If your environment is rigorously standardized and all file servers are identical and replicated, then this is obviously one more layer of groups you don't need. Also, if you know you need a particular AD group to have the same rights on a share that exists on every single file server, you're going to need some automation to maintain that.
In a nutshell, the more different your file servers are from each other, the more using machine local groups makes sense. The more they are similar, the more you want to use the system you are currently using.
I'm looking at a migration from NetWare to Windows Server 2008 so this has been on my mind a lot lately. Server 2008 (and to some extent Server 2003R2) have some very nice features that really ease this transition. Server 2008 comes with Access Based Enumeration out of the box. This is a very nice feature that allows users to only see directories they have rights into. If you have a share like...
\\user-home-srv\homes\
Without ABE the end user would see tens/hundreds/thousands of directories. With ABE the end user would see only one. The same holds true of shared shares. With ABE you can have a single huge volume for all of your departmental directories if you wish, and not spam the heck out of your users with directories they can't get into. While not an ACL issue, it is somewhat related so I bring it up.
Another thing that Server 2008 seems to do better than its earlier versions is ACL inheritance. It just seems faster at propagating down to the leaf an ACL change at the top of a large tree.
Due to our Netware legacy, we have a large number of groups that are named based on who is in them, with a few out there named for what they give access to. For directories that have regimented access, we also use the "RO" "Full" nomenclature.

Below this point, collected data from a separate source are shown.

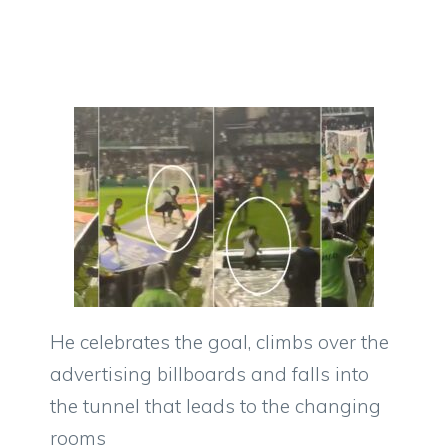
He celebrates the goal, climbs over the
advertising billboards and falls into
the tunnel that leads to the changing
rooms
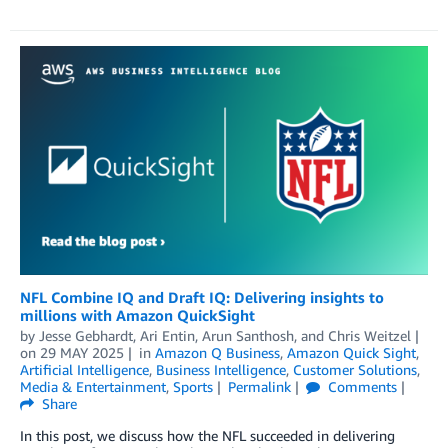
NFL Combine IQ and Draft IQ: Delivering insights to
millions with Amazon QuickSight
by
Jesse Gebhardt
,
Ari Entin
,
Arun Santhosh
, and
Chris Weitzel
on
29 MAY 2025
in
Amazon Q Business
,
Amazon Quick Sight
,
Artificial Intelligence
,
Business Intelligence
,
Customer Solutions
,
Media & Entertainment
,
Sports
Permalink
Comments
Share
In this post, we discuss how the NFL succeeded in delivering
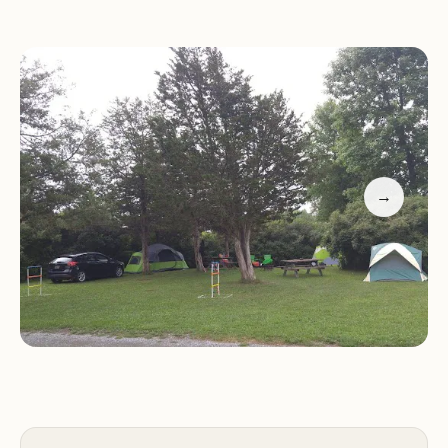
designed with families in mind, offering a
welcoming atmosphere where children can enjoy
nature while parents relax.
Natural Beauty:
Surrounded by beautiful
landscapes, Bass Cove Family Campground Resort
provides easy access to hiking trails, water activities,
and other outdoor adventures.
→
Customer feedback highlights the resort's positive
aspects, including its peaceful setting and helpful
management. Many visitors appreciate the
opportunity to disconnect from daily stress and
enjoy nature with their families. While every guest
experience can vary, Bass Cove Family
Campground Resort remains a popular choice for
those seeking a tranquil and memorable camping
adventure in Ontario.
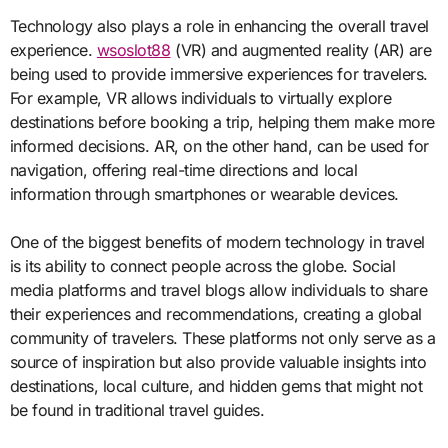
Technology also plays a role in enhancing the overall travel
experience.
wsoslot88
(VR) and augmented reality (AR) are
being used to provide immersive experiences for travelers.
For example, VR allows individuals to virtually explore
destinations before booking a trip, helping them make more
informed decisions. AR, on the other hand, can be used for
navigation, offering real-time directions and local
information through smartphones or wearable devices.
One of the biggest benefits of modern technology in travel
is its ability to connect people across the globe. Social
media platforms and travel blogs allow individuals to share
their experiences and recommendations, creating a global
community of travelers. These platforms not only serve as a
source of inspiration but also provide valuable insights into
destinations, local culture, and hidden gems that might not
be found in traditional travel guides.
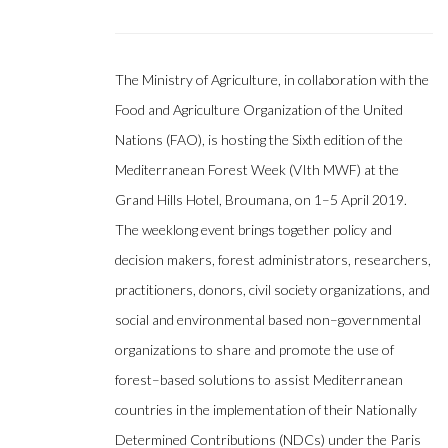
The Ministry of Agriculture, in collaboration with the
Food and Agriculture Organization of the United
Nations (FAO), is hosting the Sixth edition of the
Mediterranean Forest Week (VIth MWF) at the
Grand Hills Hotel, Broumana, on 1–5 April 2019.
The weeklong event brings together policy and
decision makers, forest administrators, researchers,
practitioners, donors, civil society organizations, and
social and environmental based non–governmental
organizations to share and promote the use of
forest–based solutions to assist Mediterranean
countries in the implementation of their Nationally
Determined Contributions (NDCs) under the Paris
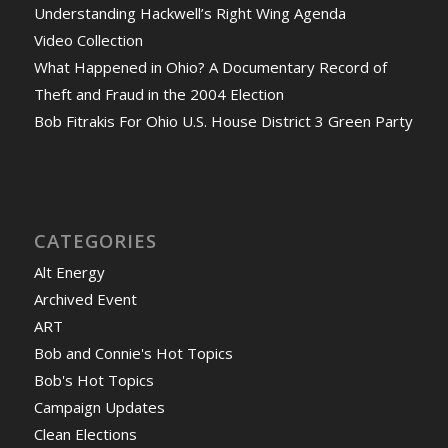
Understanding Hackwell’s Right Wing Agenda
Video Collection
What Happened in Ohio? A Documentary Record of
Theft and Fraud in the 2004 Election
Bob Fitrakis For Ohio U.S. House District 3 Green Party
CATEGORIES
Alt Energy
Archived Event
ART
Bob and Connie's Hot Topics
Bob's Hot Topics
Campaign Updates
Clean Elections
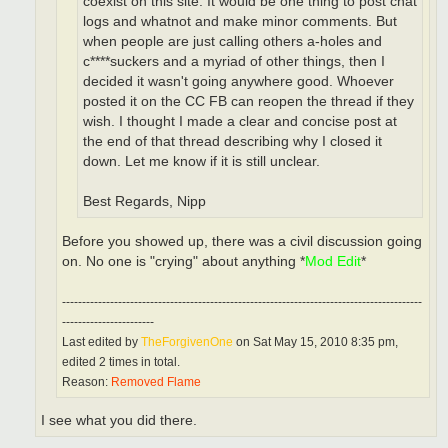
coexist on this site. It would be one thing to post chat
logs and whatnot and make minor comments. But
when people are just calling others a-holes and
c****suckers and a myriad of other things, then I
decided it wasn't going anywhere good. Whoever
posted it on the CC FB can reopen the thread if they
wish. I thought I made a clear and concise post at
the end of that thread describing why I closed it
down. Let me know if it is still unclear.
Best Regards, Nipp
Before you showed up, there was a civil discussion going
on. No one is "crying" about anything *
Mod Edit
*
------------------------------------------------------------------------------------------
-----------------------
Last edited by
TheForgivenOne
on Sat May 15, 2010 8:35 pm,
edited 2 times in total.
Reason:
Removed Flame
I see what you did there.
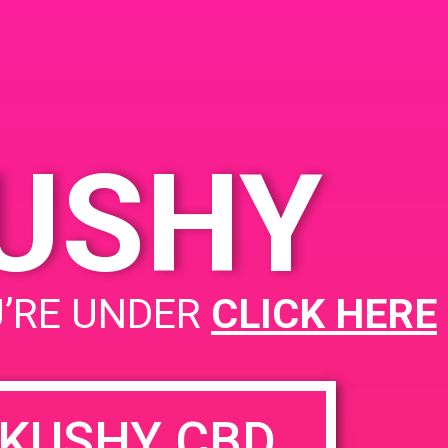
, CA 92707
5 S Birch St
United
tes
KUSHY
PAD @ CannaCloud
U’RE UNDER
CLICK HERE
KUSHY CBD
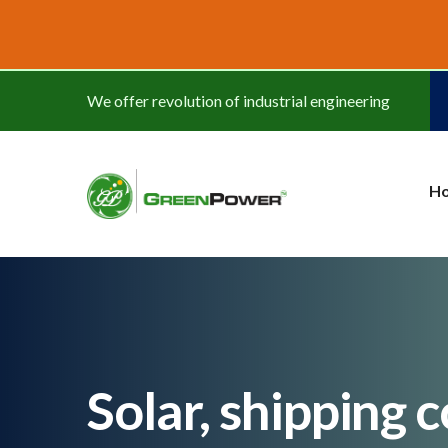
www.cheapwatches.cc
We offer revolution of industrial engineering
H
Solar, shipping 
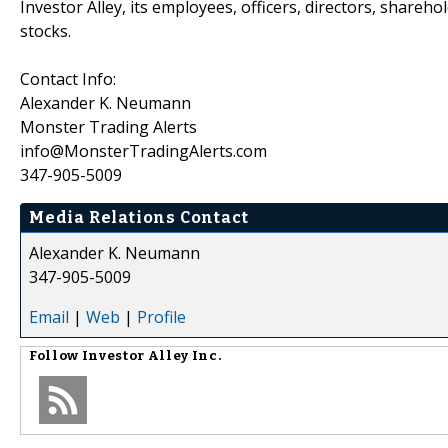
Investor Alley, its employees, officers, directors, shareh
stocks.
Contact Info:
Alexander K. Neumann
Monster Trading Alerts
info@MonsterTradingAlerts.com
347-905-5009
Media Relations Contact
Alexander K. Neumann
347-905-5009
Email
|
Web
|
Profile
Follow
Investor Alley Inc.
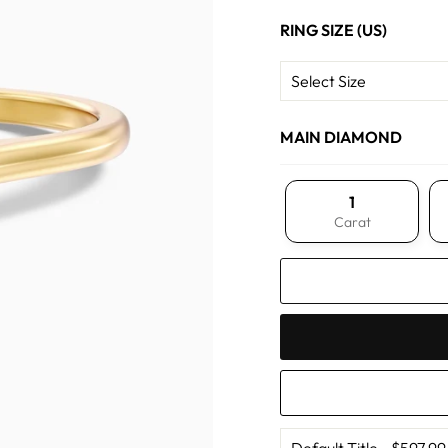
RING SIZE (US)
MAIN DIAMOND
1
Carat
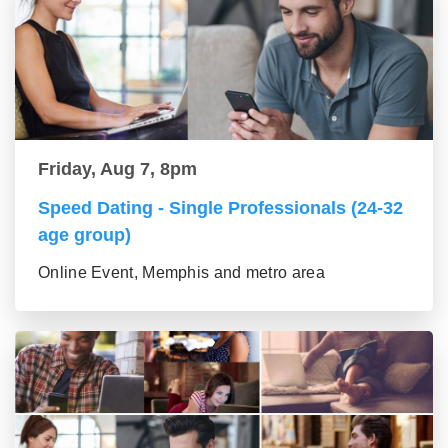
Friday, Aug 7, 8pm
Speed Dating - Single Professionals (24-32
age group)
Online Event, Memphis and metro area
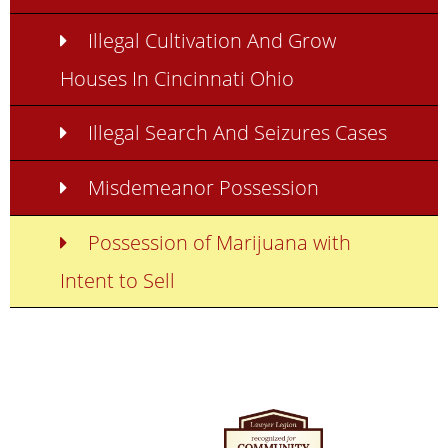
Illegal Cultivation And Grow
Houses In Cincinnati Ohio
Illegal Search And Seizures Cases
Misdemeanor Possession
Possession of Marijuana with
Intent to Sell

We have a monolithic "shared" volume (still on NetWare, but we plan to have it monolithic when we move to Windows) that is the single shared volume for all 4,400 workers, and has over 3.5 million files on it. The top-level directories are all department names, and each department regulates what goes on inside them. There are a few exceptions for the really large departments, those have a 2nd level of directories with ACLs.
At my last job we were even able to set up permissions so HR employees applying for jobs wouldn't be able to see their own application data on their server. It took some inheritance-rights-filters to do it, which is similar to the "block inheritance" tag on Windows. The tricky part there was documenting it all, but it worked.
A best case scenario is to have every user added to just one security group for the user's job role. The role then is delegated access where needed.
Equally, a shared folder should be granted access using "resource" security groups, like your "FILE01-Test Results-RW" example. This will contain the job roles, department roles, or other applicable groups.
The upside of this design is that you delegate access on a per-group basis (team, department, etc.), and not one-off access that can be difficult to track. When a user transfers to another department, you need to clean up all the old access.
The downside is that groups can be misused. Make clear distinctions as to what the groups are used for, so that resource groups assigned to a share aren't reused as if they were departmental groups, creating a tangled mess of access.